World #652 Rafael Nadal. Was also wondering how it was possible that Nadal had 22,19 losses, but turns out it’s just a poorly conceived graphic layout that jams losses and titles together.
Helen in DC
• Amazing how you can lose more than 22,000 matches and still win more than $130 million for your career (not counting your endorsements, exhibitions and the lucre that came when you took the Saudi bag).
Shots:
• Late to the fiesta here, but love this story from Dana O’Neil in The Athletic.
• Not to be outdone, here’s the great Jeff Day in the Star Tribune.
• Three new talented tennis players have committed to the 2024 Charleston Open, the largest women’s-only professional tennis tournament in North America, in competition from March 30–April 7 on Daniel Island in Charleston, S.C. Elina Svitolina, Paula Badosa and Leylah Fernandez join a player field that includes World No. 5 Jessica Pegula, World No. 6 and defending champion Ons Jabeur and former Charleston champions Madison Keys and Sloane Stephens. The tournament, which was named the WTA 500 Tournament of the Year in 2022 and 2023, is the annual clay season kickoff event on the WTA Tour and is hosted annually in the state-of-the-art Credit One Stadium.
• Canadian Denis Shapovalov will make his U.S. Men’s Clay Court Championship debut at River Oaks Country Club for this year’s ATP tournament March 30-April 7.
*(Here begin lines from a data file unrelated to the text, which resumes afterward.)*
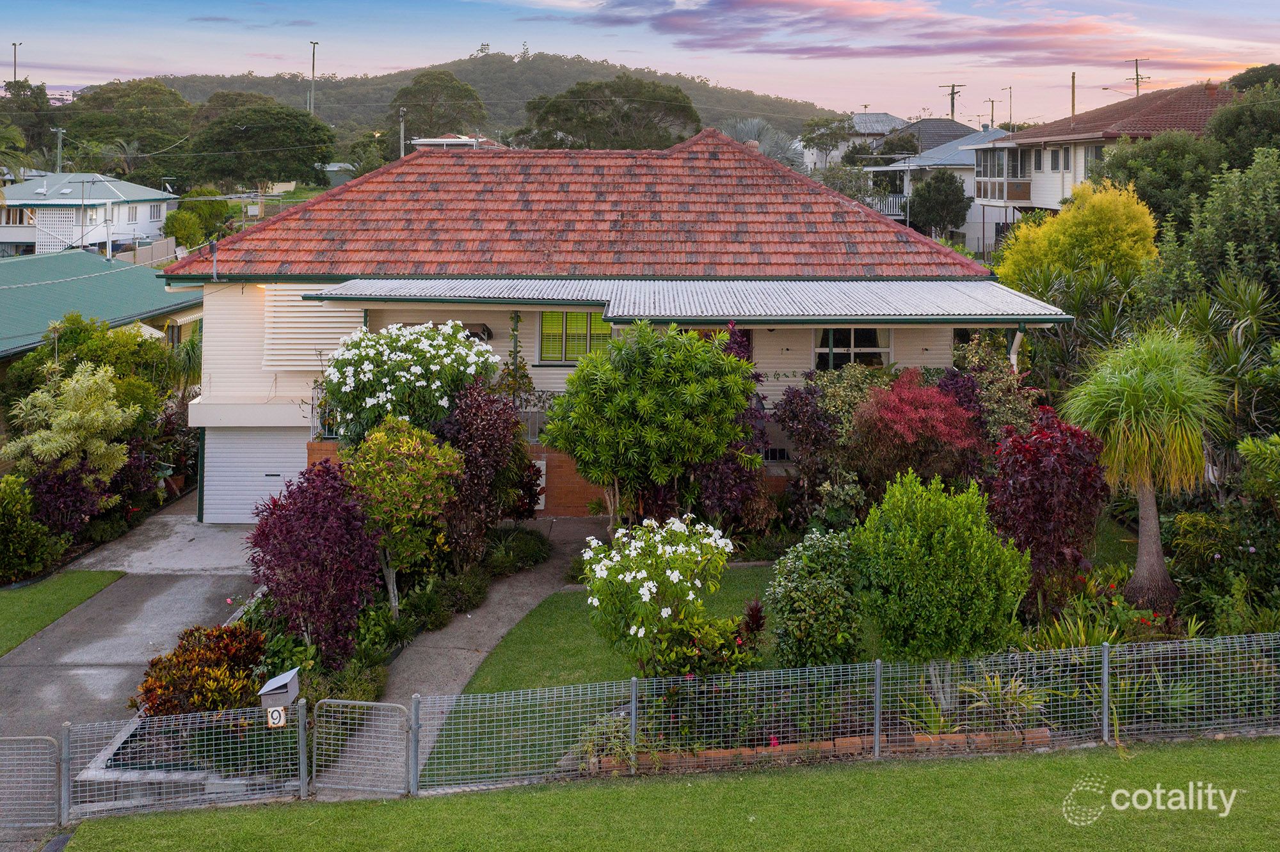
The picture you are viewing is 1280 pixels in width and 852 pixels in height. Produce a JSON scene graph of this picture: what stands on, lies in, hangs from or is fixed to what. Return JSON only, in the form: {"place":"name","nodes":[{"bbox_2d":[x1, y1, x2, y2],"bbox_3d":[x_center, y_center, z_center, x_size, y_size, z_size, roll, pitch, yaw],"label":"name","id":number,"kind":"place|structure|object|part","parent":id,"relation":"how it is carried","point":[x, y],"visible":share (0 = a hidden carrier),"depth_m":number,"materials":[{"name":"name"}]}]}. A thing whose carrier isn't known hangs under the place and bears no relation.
{"place":"outdoors","nodes":[
{"label":"outdoors","id":0,"kind":"place"},
{"bbox_2d":[0,568,127,656],"label":"lawn","id":1,"kind":"structure","parent":0,"point":[6,610],"materials":[{"name":"green plant"}]},
{"bbox_2d":[0,173,180,258],"label":"white house","id":2,"kind":"structure","parent":0,"point":[13,202],"materials":[{"name":"white paint"}]},
{"bbox_2d":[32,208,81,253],"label":"lattice screen","id":3,"kind":"object","parent":2,"relation":"attached to","point":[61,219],"visible":0.65,"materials":[{"name":"white wood"}]},
{"bbox_2d":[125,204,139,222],"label":"window","id":4,"kind":"structure","parent":2,"relation":"in","point":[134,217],"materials":[{"name":"white"}]},
{"bbox_2d":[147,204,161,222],"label":"window","id":5,"kind":"structure","parent":2,"relation":"in","point":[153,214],"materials":[{"name":"white"}]},
{"bbox_2d":[0,252,200,373],"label":"house","id":6,"kind":"structure","parent":0,"point":[81,287],"depth_m":31.40,"materials":[{"name":"paint"}]},
{"bbox_2d":[0,499,267,798],"label":"driveway","id":7,"kind":"structure","parent":0,"point":[196,577],"materials":[{"name":"grey concrete"}]},
{"bbox_2d":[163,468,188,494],"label":"flower pot","id":8,"kind":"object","parent":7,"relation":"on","point":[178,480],"visible":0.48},
{"bbox_2d":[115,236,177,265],"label":"fence","id":9,"kind":"structure","parent":0,"point":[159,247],"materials":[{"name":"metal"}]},
{"bbox_2d":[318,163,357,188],"label":"shed","id":10,"kind":"structure","parent":0,"point":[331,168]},
{"bbox_2d":[407,134,501,149],"label":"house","id":11,"kind":"structure","parent":0,"point":[427,143],"materials":[{"name":"white paint"}]},
{"bbox_2d":[314,517,613,788],"label":"garden path","id":12,"kind":"structure","parent":0,"point":[504,612],"materials":[{"name":"grey concrete"}]},
{"bbox_2d":[101,52,842,146],"label":"hill","id":13,"kind":"structure","parent":0,"point":[489,105],"materials":[{"name":"green plant"}]},
{"bbox_2d":[388,67,488,141],"label":"tree","id":14,"kind":"object","parent":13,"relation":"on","point":[416,85],"visible":0.92,"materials":[{"name":"green plant"}]},
{"bbox_2d":[476,42,490,55],"label":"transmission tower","id":15,"kind":"structure","parent":13,"relation":"on","point":[484,48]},
{"bbox_2d":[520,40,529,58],"label":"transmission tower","id":16,"kind":"structure","parent":13,"relation":"on","point":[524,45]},
{"bbox_2d":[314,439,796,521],"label":"brick wall","id":17,"kind":"structure","parent":0,"point":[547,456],"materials":[{"name":"brick"}]},
{"bbox_2d":[161,131,1054,519],"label":"house","id":18,"kind":"structure","parent":0,"point":[254,379],"depth_m":19.94,"materials":[{"name":"red tile"}]},
{"bbox_2d":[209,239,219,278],"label":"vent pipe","id":19,"kind":"object","parent":18,"relation":"attached to","point":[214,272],"visible":0.91,"depth_m":19.60,"materials":[{"name":"metal"}]},
{"bbox_2d":[200,428,311,524],"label":"garage door","id":20,"kind":"structure","parent":18,"relation":"in","point":[299,441],"depth_m":19.86,"materials":[{"name":"white metal"}]},
{"bbox_2d":[261,289,362,371],"bbox_3d":[-6.348,-1.148,19.237,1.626,1.785,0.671,0,7,-1],"label":"shutter","id":21,"kind":"object","parent":18,"relation":"attached to","point":[324,341],"visible":0.66,"depth_m":19.12,"materials":[{"name":"white"}]},
{"bbox_2d":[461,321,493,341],"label":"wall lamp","id":22,"kind":"object","parent":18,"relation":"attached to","point":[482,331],"visible":0.56,"depth_m":19.50,"materials":[{"name":"black"}]},
{"bbox_2d":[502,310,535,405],"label":"climbing plant","id":23,"kind":"object","parent":18,"relation":"attached to","point":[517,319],"visible":0.71,"depth_m":19.14,"materials":[{"name":"green plant"}]},
{"bbox_2d":[511,391,559,441],"bbox_3d":[-1.851,0.500,19.603,2.536,0.992,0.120,0,7,-1],"label":"balcony railing","id":24,"kind":"object","parent":18,"relation":"attached to","point":[529,421],"visible":0.23,"depth_m":19.60,"materials":[{"name":"metal"}]},
{"bbox_2d":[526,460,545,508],"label":"meter box","id":25,"kind":"object","parent":18,"relation":"in","point":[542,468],"visible":0.38,"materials":[{"name":"white"}]},
{"bbox_2d":[536,310,612,363],"bbox_3d":[-1.211,-1.137,19.459,1.663,1.315,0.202,0,7,-1],"label":"window","id":26,"kind":"structure","parent":18,"relation":"in","point":[582,339],"depth_m":19.47,"materials":[{"name":"glass"}]},
{"bbox_2d":[291,277,1080,323],"bbox_3d":[0.817,-1.599,17.802,13.554,0.858,3.856,0,7,-1],"label":"awning","id":27,"kind":"object","parent":18,"relation":"attached to","point":[757,284],"visible":0.87,"depth_m":17.53,"materials":[{"name":"metal"}]},
{"bbox_2d":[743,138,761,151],"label":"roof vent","id":28,"kind":"object","parent":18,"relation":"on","point":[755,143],"visible":0.46,"depth_m":21.52,"materials":[{"name":"beige metal"}]},
{"bbox_2d":[812,327,892,370],"bbox_3d":[4.188,-0.847,19.779,1.692,1.281,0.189,0,7,-1],"label":"window","id":29,"kind":"structure","parent":18,"relation":"in","point":[870,334],"depth_m":19.79,"materials":[{"name":"glass"}]},
{"bbox_2d":[1009,327,1024,371],"bbox_3d":[7.063,0.183,18.864,0.288,2.760,0.534,0,7,-1],"label":"downspout","id":30,"kind":"object","parent":18,"relation":"attached to","point":[1017,334],"visible":0.32,"depth_m":18.71,"materials":[{"name":"white"}]},
{"bbox_2d":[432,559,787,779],"label":"lawn","id":31,"kind":"structure","parent":0,"point":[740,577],"materials":[{"name":"green plant"}]},
{"bbox_2d":[0,0,1279,128],"label":"sky","id":32,"kind":"structure","parent":0,"point":[512,53],"materials":[{"name":"pink"}]},
{"bbox_2d":[65,736,1278,851],"label":"lawn","id":33,"kind":"structure","parent":0,"point":[953,771],"materials":[{"name":"green plant"}]},
{"bbox_2d":[4,633,1279,826],"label":"wire fence","id":34,"kind":"object","parent":33,"relation":"on","point":[1105,722],"visible":0.91,"depth_m":10.10,"materials":[{"name":"metal"}]},
{"bbox_2d":[0,736,62,830],"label":"gate","id":35,"kind":"structure","parent":34,"relation":"attached to","point":[51,739],"depth_m":9.19,"materials":[{"name":"grey metal"}]},
{"bbox_2d":[265,705,287,727],"bbox_3d":[-3.469,3.128,9.493,0.174,0.209,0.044,0,7,-1],"label":"number sign","id":36,"kind":"object","parent":34,"relation":"attached to","point":[271,712],"visible":0.95,"depth_m":9.48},
{"bbox_2d":[257,667,300,723],"bbox_3d":[-3.512,3.064,9.705,0.350,0.558,0.269,0,7,-1],"label":"mailbox","id":37,"kind":"object","parent":34,"relation":"attached to","point":[291,674],"visible":0.92,"depth_m":9.62,"materials":[{"name":"grey metal"}]},
{"bbox_2d":[311,698,410,796],"bbox_3d":[-2.747,3.546,9.767,1.112,1.052,0.092,1,7,3],"label":"gate","id":38,"kind":"structure","parent":34,"relation":"attached to","point":[389,704],"depth_m":9.74,"materials":[{"name":"grey metal"}]},
{"bbox_2d":[800,112,907,170],"label":"house","id":39,"kind":"structure","parent":0,"point":[857,118],"materials":[{"name":"white paint"}]},
{"bbox_2d":[570,0,1249,68],"label":"cloud","id":40,"kind":"structure","parent":0,"point":[998,43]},
{"bbox_2d":[862,119,1002,254],"label":"house","id":41,"kind":"structure","parent":0,"point":[965,160],"materials":[{"name":"paint"}]},
{"bbox_2d":[863,193,908,217],"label":"balcony railing","id":42,"kind":"object","parent":41,"relation":"attached to","point":[893,205],"visible":0.38,"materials":[{"name":"white metal"}]},
{"bbox_2d":[972,81,1235,252],"label":"house","id":43,"kind":"structure","parent":0,"point":[1071,137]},
{"bbox_2d":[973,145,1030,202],"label":"balcony","id":44,"kind":"structure","parent":43,"relation":"attached to","point":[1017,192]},
{"bbox_2d":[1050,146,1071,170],"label":"window","id":45,"kind":"structure","parent":43,"relation":"in","point":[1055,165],"depth_m":39.14,"materials":[{"name":"white"}]},
{"bbox_2d":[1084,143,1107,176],"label":"window","id":46,"kind":"structure","parent":43,"relation":"in","point":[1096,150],"depth_m":37.94,"materials":[{"name":"glass"}]},
{"label":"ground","id":47,"kind":"structure","parent":0},
{"bbox_2d":[10,40,21,83],"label":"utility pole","id":48,"kind":"object","parent":47,"relation":"on","point":[16,45],"visible":0.5,"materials":[{"name":"metal"}]},
{"bbox_2d":[0,474,60,583],"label":"shrub","id":49,"kind":"object","parent":47,"relation":"on","point":[36,545],"visible":0.97,"depth_m":16.26,"materials":[{"name":"green plant"}]},
{"bbox_2d":[0,79,60,164],"label":"tree","id":50,"kind":"object","parent":47,"relation":"on","point":[36,98],"visible":0.82,"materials":[{"name":"green plant"}]},
{"bbox_2d":[54,126,65,174],"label":"utility pole","id":51,"kind":"object","parent":47,"relation":"on","point":[58,150],"visible":0.49,"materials":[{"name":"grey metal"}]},
{"bbox_2d":[24,460,115,538],"bbox_3d":[-10.135,2.075,17.597,1.555,1.785,1.700,0,7,-1],"label":"purple shrub","id":52,"kind":"object","parent":47,"relation":"on","point":[58,480],"visible":0.74,"depth_m":17.30,"materials":[{"name":"purple plant"}]},
{"bbox_2d":[4,360,140,487],"bbox_3d":[-10.490,1.144,18.542,2.368,3.327,2.604,0,7,-1],"label":"shrub","id":53,"kind":"object","parent":47,"relation":"on","point":[63,416],"visible":0.94,"depth_m":18.17,"materials":[{"name":"green plant"}]},
{"bbox_2d":[6,314,181,411],"bbox_3d":[-12.788,0.045,23.785,3.957,3.764,3.994,0,7,-1],"label":"tree","id":54,"kind":"object","parent":47,"relation":"on","point":[73,324],"visible":0.62,"depth_m":23.09,"materials":[{"name":"green plant"}]},
{"bbox_2d":[59,80,193,167],"label":"tree","id":55,"kind":"object","parent":47,"relation":"on","point":[176,100],"visible":0.86,"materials":[{"name":"green plant"}]},
{"bbox_2d":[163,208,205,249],"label":"shrub","id":56,"kind":"object","parent":47,"relation":"on","point":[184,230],"visible":0.89,"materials":[{"name":"green plant"}]},
{"bbox_2d":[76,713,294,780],"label":"garden bed edging","id":57,"kind":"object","parent":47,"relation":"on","point":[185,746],"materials":[{"name":"grey concrete"}]},
{"bbox_2d":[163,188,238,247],"label":"tree","id":58,"kind":"object","parent":47,"relation":"on","point":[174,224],"visible":0.79,"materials":[{"name":"green plant"}]},
{"bbox_2d":[134,622,268,717],"bbox_3d":[-4.794,3.222,10.983,1.599,1.093,1.655,0,7,-1],"label":"red shrub","id":59,"kind":"object","parent":47,"relation":"on","point":[199,652],"visible":0.76,"depth_m":10.71,"materials":[{"name":"plant"}]},
{"bbox_2d":[179,95,339,190],"label":"tree","id":60,"kind":"object","parent":47,"relation":"on","point":[284,127],"visible":0.99,"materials":[{"name":"green plant"}]},
{"bbox_2d":[245,456,380,663],"bbox_3d":[-4.005,2.212,12.316,1.771,2.740,1.831,0,7,-1],"label":"purple shrub","id":61,"kind":"object","parent":47,"relation":"on","point":[279,518],"visible":0.94,"depth_m":11.99,"materials":[{"name":"plant"}]},
{"bbox_2d":[308,38,319,112],"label":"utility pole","id":62,"kind":"object","parent":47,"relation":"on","point":[314,45],"visible":0.66,"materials":[{"name":"grey metal"}]},
{"bbox_2d":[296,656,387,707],"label":"shrub","id":63,"kind":"object","parent":47,"relation":"on","point":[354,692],"visible":0.56,"depth_m":11.22,"materials":[{"name":"green plant"}]},
{"bbox_2d":[341,417,462,616],"bbox_3d":[-3.349,1.874,13.943,1.779,2.988,1.731,7,10,42],"label":"yellow shrub","id":64,"kind":"object","parent":47,"relation":"on","point":[432,448],"visible":0.95,"depth_m":13.48,"materials":[{"name":"plant"}]},
{"bbox_2d":[398,106,406,158],"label":"utility pole","id":65,"kind":"object","parent":47,"relation":"on","point":[402,130],"visible":0.48,"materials":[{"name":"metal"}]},
{"bbox_2d":[318,320,501,443],"bbox_3d":[-3.708,0.638,16.116,3.000,3.552,2.892,0,7,-1],"label":"flowering shrub","id":66,"kind":"object","parent":47,"relation":"on","point":[349,381],"visible":0.87,"depth_m":15.44,"materials":[{"name":"plant"}]},
{"bbox_2d":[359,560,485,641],"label":"shrub","id":67,"kind":"object","parent":47,"relation":"on","point":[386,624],"visible":0.78,"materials":[{"name":"green plant"}]},
{"bbox_2d":[432,380,535,565],"bbox_3d":[-2.497,1.440,15.683,1.824,3.099,2.064,0,7,-1],"label":"purple shrub","id":68,"kind":"object","parent":47,"relation":"on","point":[502,443],"visible":0.82,"depth_m":15.32,"materials":[{"name":"plant"}]},
{"bbox_2d":[481,526,551,575],"bbox_3d":[-2.105,2.739,16.713,1.274,0.709,1.655,0,7,-1],"label":"shrub","id":69,"kind":"object","parent":47,"relation":"on","point":[527,553],"visible":0.88,"depth_m":16.45,"materials":[{"name":"green plant"}]},
{"bbox_2d":[575,711,634,771],"bbox_3d":[-0.339,3.528,9.950,0.684,0.559,0.702,0,7,-1],"label":"shrub","id":70,"kind":"object","parent":47,"relation":"on","point":[594,751],"visible":0.66,"depth_m":9.88,"materials":[{"name":"green plant"}]},
{"bbox_2d":[517,73,702,150],"label":"tree","id":71,"kind":"object","parent":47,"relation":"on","point":[627,115],"visible":0.91,"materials":[{"name":"green plant"}]},
{"bbox_2d":[540,321,756,533],"bbox_3d":[0.143,0.893,15.809,3.439,4.001,3.191,0,7,-1],"label":"tree","id":72,"kind":"object","parent":47,"relation":"on","point":[577,376],"visible":0.99,"depth_m":15.14,"materials":[{"name":"green plant"}]},
{"bbox_2d":[577,513,737,674],"bbox_3d":[0.185,2.427,11.074,1.817,2.065,1.788,0,7,-1],"label":"white flowering shrub","id":73,"kind":"object","parent":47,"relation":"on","point":[642,632],"visible":0.99,"depth_m":10.74,"materials":[{"name":"plant"}]},
{"bbox_2d":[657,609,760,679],"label":"shrub","id":74,"kind":"object","parent":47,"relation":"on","point":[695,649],"visible":0.7,"depth_m":10.95,"materials":[{"name":"green plant"}]},
{"bbox_2d":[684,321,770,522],"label":"purple shrub","id":75,"kind":"object","parent":47,"relation":"on","point":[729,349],"visible":0.54,"depth_m":16.52,"materials":[{"name":"purple plant"}]},
{"bbox_2d":[716,117,809,174],"label":"palm tree","id":76,"kind":"object","parent":47,"relation":"on","point":[770,150],"visible":0.38,"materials":[{"name":"grey plant"}]},
{"bbox_2d":[775,379,844,516],"bbox_3d":[2.917,1.201,17.008,1.404,2.655,1.499,0,7,-1],"label":"purple shrub","id":77,"kind":"object","parent":47,"relation":"on","point":[802,413],"visible":0.83,"depth_m":16.76,"materials":[{"name":"purple plant"}]},
{"bbox_2d":[764,529,865,672],"bbox_3d":[1.985,2.488,11.247,1.243,1.781,1.280,0,7,-1],"label":"green shrub","id":78,"kind":"object","parent":47,"relation":"on","point":[808,587],"visible":0.95,"depth_m":10.93,"materials":[{"name":"green plant"}]},
{"bbox_2d":[597,727,1054,772],"bbox_3d":[1.968,3.675,10.084,4.756,0.221,0.422,0,7,-1],"label":"brick edging","id":79,"kind":"object","parent":47,"relation":"on","point":[838,742],"visible":0.41,"depth_m":10.02,"materials":[{"name":"brown brick"}]},
{"bbox_2d":[800,115,859,169],"label":"tree","id":80,"kind":"object","parent":47,"relation":"on","point":[817,125],"visible":0.87,"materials":[{"name":"green plant"}]},
{"bbox_2d":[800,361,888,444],"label":"shrub","id":81,"kind":"object","parent":47,"relation":"on","point":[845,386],"visible":0.58,"depth_m":17.73,"materials":[{"name":"green plant"}]},
{"bbox_2d":[849,369,986,489],"bbox_3d":[4.396,1.133,16.015,2.370,2.948,2.446,0,7,-1],"label":"red shrub","id":82,"kind":"object","parent":47,"relation":"on","point":[893,416],"visible":0.89,"depth_m":15.56,"materials":[{"name":"red plant"}]},
{"bbox_2d":[908,170,971,238],"label":"tree","id":83,"kind":"object","parent":47,"relation":"on","point":[950,185],"visible":0.95,"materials":[{"name":"green plant"}]},
{"bbox_2d":[851,470,1031,678],"bbox_3d":[3.151,2.132,10.554,1.838,2.557,1.793,0,7,-1],"label":"green shrub","id":84,"kind":"object","parent":47,"relation":"on","point":[945,610],"visible":0.98,"depth_m":10.12,"materials":[{"name":"green plant"}]},
{"bbox_2d":[939,83,965,120],"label":"utility pole","id":85,"kind":"object","parent":47,"relation":"on","point":[953,93],"visible":0.45,"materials":[{"name":"brown wood"}]},
{"bbox_2d":[985,98,997,128],"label":"utility pole","id":86,"kind":"object","parent":47,"relation":"on","point":[992,100],"visible":0.48,"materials":[{"name":"brown wood"}]},
{"bbox_2d":[947,339,1039,441],"bbox_3d":[6.118,0.611,17.581,1.804,3.000,2.142,0,7,-1],"label":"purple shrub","id":87,"kind":"object","parent":47,"relation":"on","point":[1003,379],"visible":0.56,"depth_m":17.25,"materials":[{"name":"plant"}]},
{"bbox_2d":[952,672,1048,732],"bbox_3d":[3.873,3.338,10.499,1.066,0.618,1.000,0,7,-1],"label":"plant","id":88,"kind":"object","parent":47,"relation":"on","point":[992,692],"visible":0.66,"depth_m":10.47,"materials":[{"name":"green plant"}]},
{"bbox_2d":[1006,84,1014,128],"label":"pole","id":89,"kind":"object","parent":47,"relation":"on","point":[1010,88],"visible":0.66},
{"bbox_2d":[989,408,1110,588],"bbox_3d":[5.333,1.654,13.051,1.693,2.822,1.773,0,7,-1],"label":"purple shrub","id":90,"kind":"object","parent":47,"relation":"on","point":[1035,463],"visible":0.86,"depth_m":12.70,"materials":[{"name":"red plant"}]},
{"bbox_2d":[1070,69,1076,122],"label":"utility pole","id":91,"kind":"object","parent":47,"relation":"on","point":[1073,78],"visible":0.59,"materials":[{"name":"brown wood"}]},
{"bbox_2d":[992,183,1159,296],"bbox_3d":[10.072,-2.262,23.105,3.604,4.844,3.737,0,7,-1],"label":"yellow tree","id":92,"kind":"object","parent":47,"relation":"on","point":[1003,272],"visible":0.78,"depth_m":22.13,"materials":[{"name":"yellow plant"}]},
{"bbox_2d":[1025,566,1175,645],"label":"red flower plant","id":93,"kind":"object","parent":47,"relation":"on","point":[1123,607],"visible":0.59,"depth_m":12.10,"materials":[{"name":"green plant"}]},
{"bbox_2d":[1125,57,1148,96],"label":"utility pole","id":94,"kind":"object","parent":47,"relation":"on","point":[1135,61],"visible":0.56,"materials":[{"name":"brown wood"}]},
{"bbox_2d":[1063,327,1228,612],"bbox_3d":[6.862,1.202,13.447,2.245,4.131,2.340,0,7,-1],"label":"palm tree","id":95,"kind":"object","parent":47,"relation":"on","point":[1148,512],"visible":0.98,"depth_m":13.14,"materials":[{"name":"green plant"}]},
{"label":"trunk","id":96,"kind":"part","parent":95,"relation":"part of","materials":[{"name":"brown"}]},
{"bbox_2d":[1095,130,1217,230],"bbox_3d":[16.024,-4.939,30.687,4.543,6.038,4.670,0,7,-1],"label":"tree","id":97,"kind":"object","parent":47,"relation":"on","point":[1120,165],"visible":0.63,"depth_m":29.51,"materials":[{"name":"green plant"}]},
{"bbox_2d":[1146,147,1279,314],"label":"tree","id":98,"kind":"object","parent":47,"relation":"on","point":[1279,224],"visible":0.89,"depth_m":19.40,"materials":[{"name":"green plant"}]},
{"bbox_2d":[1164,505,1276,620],"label":"shrub","id":99,"kind":"object","parent":47,"relation":"on","point":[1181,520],"visible":0.85,"depth_m":13.47,"materials":[{"name":"green plant"}]},
{"bbox_2d":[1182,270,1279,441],"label":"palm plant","id":100,"kind":"object","parent":47,"relation":"on","point":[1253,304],"visible":0.74,"depth_m":16.79,"materials":[{"name":"green plant"}]},
{"bbox_2d":[1205,84,1279,171],"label":"tree","id":101,"kind":"object","parent":47,"relation":"on","point":[1228,130],"visible":0.71,"depth_m":31.29,"materials":[{"name":"green plant"}]},
{"bbox_2d":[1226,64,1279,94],"label":"tree","id":102,"kind":"object","parent":47,"relation":"on","point":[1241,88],"visible":0.32,"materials":[{"name":"green plant"}]},
{"bbox_2d":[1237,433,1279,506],"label":"shrub","id":103,"kind":"object","parent":47,"relation":"on","point":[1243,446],"visible":0.98,"depth_m":14.08,"materials":[{"name":"green plant"}]}
]}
• ATP players Mackenzie McDonald, Ben Shelton and Cameron Norrie have come together to direct $100,000 of charitable donations to support environmental sustainability initiatives. The donations, made on their behalf by ATP, were awarded in recognition of the players’ climate leadership through ATP Carbon Tracker in 2023.
Carbon Tracker, an app launched last season in collaboration with Infosys, digital innovation partner of the ATP Tour, enabled players to track, assess and offset carbon emissions from travel on Tour. Through their actions, players competed for position on an in-app leaderboard, with the top three players at the end of the season winning the opportunity to elect charitable causes to support.